Digital preservation policy development Policies and other documentation of decisions and actions represent one of the best indicators of the development of the organizational leg. At the 2006 Best Practices Exchange in North Carolina “participants stressed again and again that a successful digital preservation program requires a strong foundation…Participants identified four essential elements for building a strong foundation for a digital preservation program: support and buy-in from stakeholders; “good enough” practices implemented now; collaborations and partnerships; and documentation for policies, procedures, and standards.”[2]
This brief list of digital preservation policies is suggestive of the increase in policy development within the digital preservation community world wide.
The advent of the World Wide Web, which was also in its nascent stage in 1996, has made possible more effective and global exchange of information about policies and practices. More work is underway on developing policies. For example, the nestor policy project in Germany is working on a profile for a national long-term preservation policy.
Providing the evidence for audit and certification “A well-written policy should serve as historical proof of an institution’s commitment to digital preservation now and long into the future.” This conclusion from the 2006 Best Practices Exchange reflects an implicit principle that underlies the evidence requirements for the audit and certification of digital archives. The October 2005 issue RLG DigiNews featured articles on the major digital archive audit initiatives in the US, the UK, and Germany. The Center for Research Libraries (CRL) conducted a series of test audits of digital archives, with funding from The Andrew W. Mellon Foundation, and hosted a meeting of with the UK and German audit projects that produced a set of common audit principles.

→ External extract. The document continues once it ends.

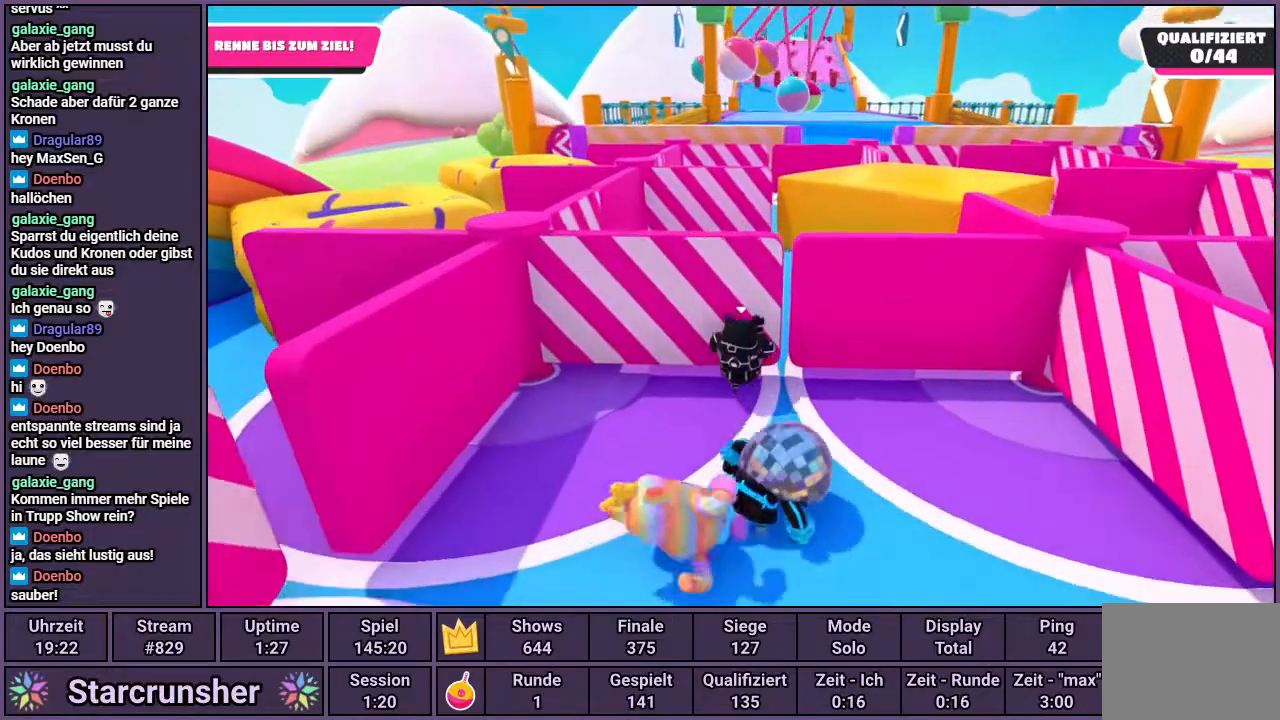
Gameplay with a controller (PlayStation layout); each line is a JSON object with the inputs held at the frame after it. "events" lists button and stick changes between this image and that frame as [ms after this image, input, new state], when the widget could be followed in between.
{"buttons": [], "left_stick": "up", "right_stick": "center", "events": [[317, "right_stick", "up"], [450, "right_stick", "center"]]}
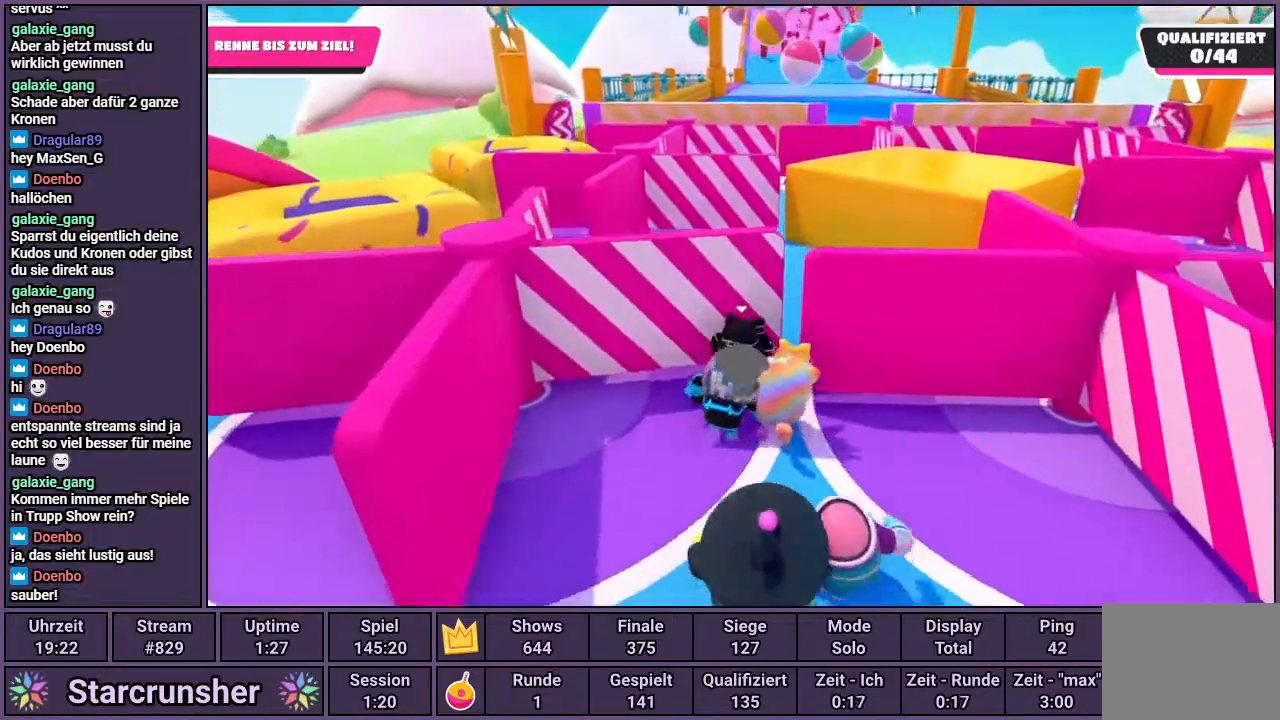
{"buttons": [], "left_stick": "up", "right_stick": "center", "events": []}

CRL released the “Trustworthy Repositories Audit & Certification: Criteria and Checklist (TRAC)” in March 2007 and should be releasing the principles and test audit report soon. TRAC is a revised version of the RLG/NARA document, Audit Checklist for Certifying Digital Repositories, that was released for public comment in January 2006. An ISO standard development effort is underway that will build on the work of these initiatives and integrate the relevant requirements from the information technology and security domains. In considering the basis and means for digital archive certification, these initiatives have shifted their focus towards the benefits and tools needed for self-assessment and third-party audits. The results so far have demonstrated that self-assessments and audit effectively identify the strengths and weaknesses of digital preservation programs and define a development plan for organizations to incrementally address the full set of criteria defined for trusted digital repositories.
The “To Be”
Though the “as is” perspective on the organizational leg has improved substantively over the past decade, there are at least two notable areas of development for the “to be” view: the need to integrate the organizational policies for digital preservation into technological implementations and the need to develop and evolve digital preservation skills. 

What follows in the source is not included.